Strategic Brand Management and Equity Fundamentals

Defining the Brand and Its Elements

A brand is a “name, term, sign, symbol, or design intended to identify the goods and services of one seller and to differentiate them from those of the competition.” It is also “the promise, the big idea, and the expectations that reside in each customer’s mind about a product, service, or company.”

Brand elements include the name, logo, symbol, package, and design.

Product Differentiation and Levels

There are three levels of product differentiation:

  • Core product
  • Actual product
  • Augmented product

There are five levels of meaning for a product: core benefit level, generic product level, expected product level, augmented product level, and potential product level.

Brands vs. Products

  • Companies make products; consumers make brands.
  • Products can be copied; brands are unique.
  • Products become obsolete; brands are timeless.
  • Products are instantly meaningful, but brands become meaningful over time.

Main Branding Challenges

  • Savvy customers
  • Economic downturns
  • Brand proliferation
  • Media transformation

Strategic Brand Management (SBM) Process

  1. Brand plans: Brand positioning, brand resonance, and brand value chain.
  2. Brand marketing programs: Brand elements, marketing programs, and others.
  3. Measure brand performance: Brand audits, brand tracking, and brand equity management.
  4. Grow and sustain brand equity: Brand architecture, brand portfolios, and brand expansions.

Customer-Based Brand Equity (CBBE)

Customer-Based Brand Equity (CBBE) is the differential effect that brand knowledge has on consumer response to the marketing of that brand (Keller). This involves:

  1. Differential effect
  2. Brand knowledge
  3. Consumer response to marketing

Nodes represent stored information or concepts, while links represent the strength of association between the nodes.

Brand Awareness and Associations

Brand awareness consists of:

  1. Brand recognition
  2. Brand recall

Advantages of brand awareness: It registers the brand in the minds of consumers. It provides consideration advantages (the likelihood that the brand will be a member of the set) and choice advantages (choices among brands in the consideration set).

Brand associations include:

  1. Brand attributes: Descriptive features of the product.
  2. Brand benefits: Personal value and meaning.

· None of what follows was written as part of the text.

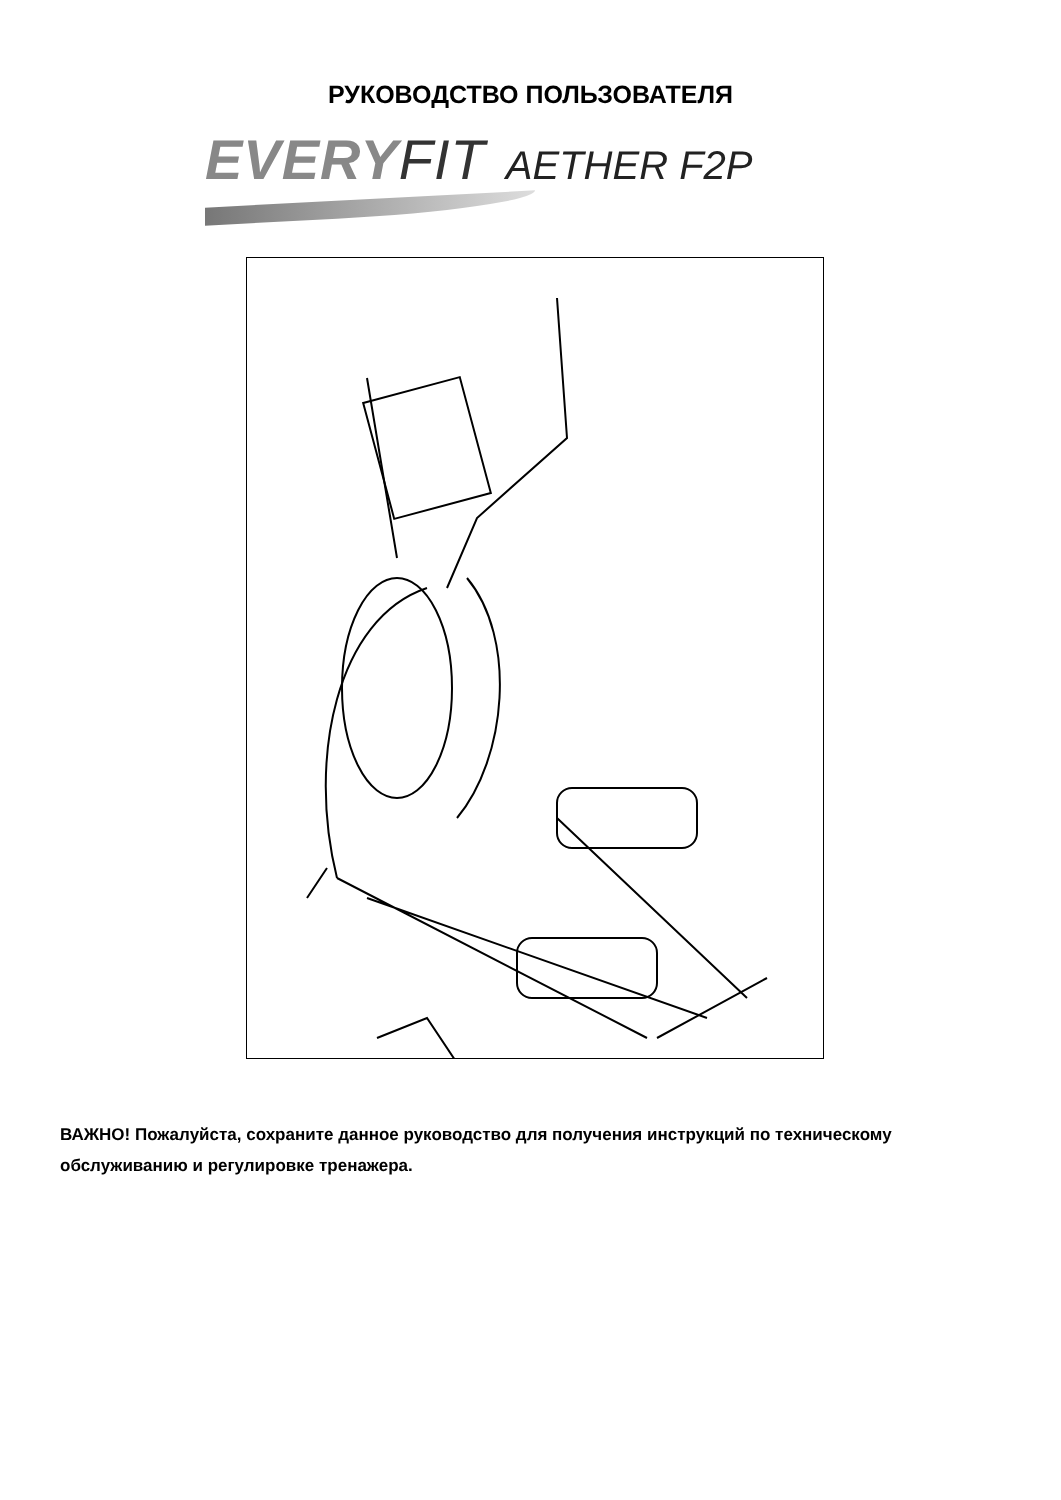РУКОВОДСТВО ПОЛЬЗОВАТЕЛЯ
EVERY FIT AETHER F2P
ВАЖНО! Пожалуйста, сохраните данное руководство для получения инструкций по техническому обслуживанию и регулировке тренажера.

Brand Positioning and Market Segmentation

There are four components of brand position:

  • Who is the target consumer?
  • Who are the main competitors?
  • How is the brand similar to these competitors?
  • How is the brand different from these competitors?

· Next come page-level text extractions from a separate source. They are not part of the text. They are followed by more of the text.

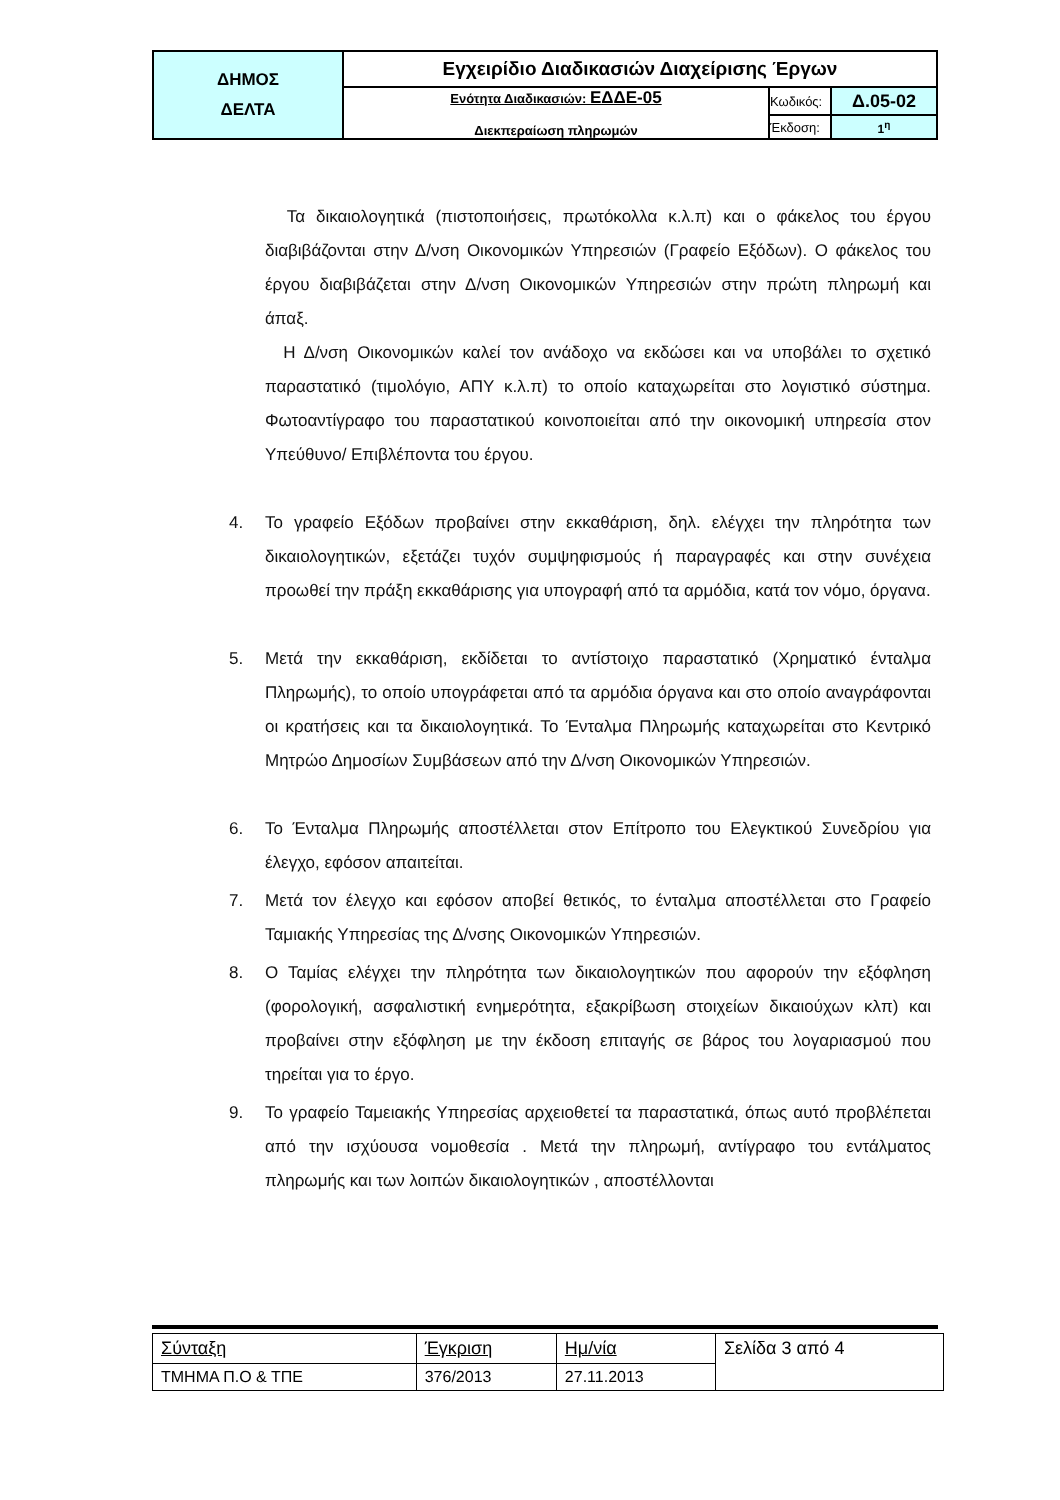| ΔΗΜΟΣ ΔΕΛΤΑ | Εγχειρίδιο Διαδικασιών Διαχείρισης Έργων | | |
| | Ενότητα Διαδικασιών: ΕΔΔΕ-05 Διεκπεραίωση πληρωμών | Κωδικός: | Δ.05-02 |
| | | Έκδοση: | 1<sup>η</sup> |
Τα δικαιολογητικά (πιστοποιήσεις, πρωτόκολλα κ.λ.π) και ο φάκελος του έργου διαβιβάζονται στην Δ/νση Οικονομικών Υπηρεσιών (Γραφείο Εξόδων). Ο φάκελος του έργου διαβιβάζεται στην Δ/νση Οικονομικών Υπηρεσιών στην πρώτη πληρωμή και άπαξ.
Η Δ/νση Οικονομικών καλεί τον ανάδοχο να εκδώσει και να υποβάλει το σχετικό παραστατικό (τιμολόγιο, ΑΠΥ κ.λ.π) το οποίο καταχωρείται στο λογιστικό σύστημα. Φωτοαντίγραφο του παραστατικού κοινοποιείται από την οικονομική υπηρεσία στον Υπεύθυνο/ Επιβλέποντα του έργου.
4. Το γραφείο Εξόδων προβαίνει στην εκκαθάριση, δηλ. ελέγχει την πληρότητα των δικαιολογητικών, εξετάζει τυχόν συμψηφισμούς ή παραγραφές και στην συνέχεια προωθεί την πράξη εκκαθάρισης για υπογραφή από τα αρμόδια, κατά τον νόμο, όργανα.
5. Μετά την εκκαθάριση, εκδίδεται το αντίστοιχο παραστατικό (Χρηματικό ένταλμα Πληρωμής), το οποίο υπογράφεται από τα αρμόδια όργανα και στο οποίο αναγράφονται οι κρατήσεις και τα δικαιολογητικά. Το Ένταλμα Πληρωμής καταχωρείται στο Κεντρικό Μητρώο Δημοσίων Συμβάσεων από την Δ/νση Οικονομικών Υπηρεσιών.
6. Το Ένταλμα Πληρωμής αποστέλλεται στον Επίτροπο του Ελεγκτικού Συνεδρίου για έλεγχο, εφόσον απαιτείται.
7. Μετά τον έλεγχο και εφόσον αποβεί θετικός, το ένταλμα αποστέλλεται στο Γραφείο Ταμιακής Υπηρεσίας της Δ/νσης Οικονομικών Υπηρεσιών.
8. Ο Ταμίας ελέγχει την πληρότητα των δικαιολογητικών που αφορούν την εξόφληση (φορολογική, ασφαλιστική ενημερότητα, εξακρίβωση στοιχείων δικαιούχων κλπ) και προβαίνει στην εξόφληση με την έκδοση επιταγής σε βάρος του λογαριασμού που τηρείται για το έργο.
9. Το γραφείο Ταμειακής Υπηρεσίας αρχειοθετεί τα παραστατικά, όπως αυτό προβλέπεται από την ισχύουσα νομοθεσία . Μετά την πληρωμή, αντίγραφο του εντάλματος πληρωμής και των λοιπών δικαιολογητικών , αποστέλλονται
| Σύνταξη | Έγκριση | Ημ/νία | Σελίδα 3 από 4 |
| ΤΜΗΜΑ Π.Ο & ΤΠΕ | 376/2013 | 27.11.2013 | |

A market is a set of actual and potential buyers who have sufficient interest, income, and access to a product.

Market segmentation divides the market into distinct groups of homogeneous consumers who have similar needs and consumer behavior (using the same marketing mix). The basic criteria for segmentation are:

  1. Identifiability
  2. Size
  3. Accessibility
  4. Responsiveness

Points-of-Parity (POP) and Brand Mantra

There are three types of POP:

  1. Category POP
  2. Competitive POP
  3. Correlational POP

A brand mantra is a short, three-to-five-word phrase that captures the essence or spirit of the brand positioning. It is similar to “brand essence” or “core brand.”

The Brand Resonance Model

This model describes how to create intense and active loyalty relationships with consumers. The model considers how brand positioning affects what consumers think, feel, and do about the brand.

Brand Development Stages

  1. Identity: Who are you?
  2. Meaning: What are you?
  3. Response: What about you?
  4. Relationships: What about you and me?

Four Steps of Brand Building

  1. Brand salience: Ensuring the brand is important and matters.
  2. Brand performance & brand imagery: Developing communication with the customer.
  3. Brand judgments & brand feelings: Consumers make judgments.
  4. Brand resonance: Creating a connection.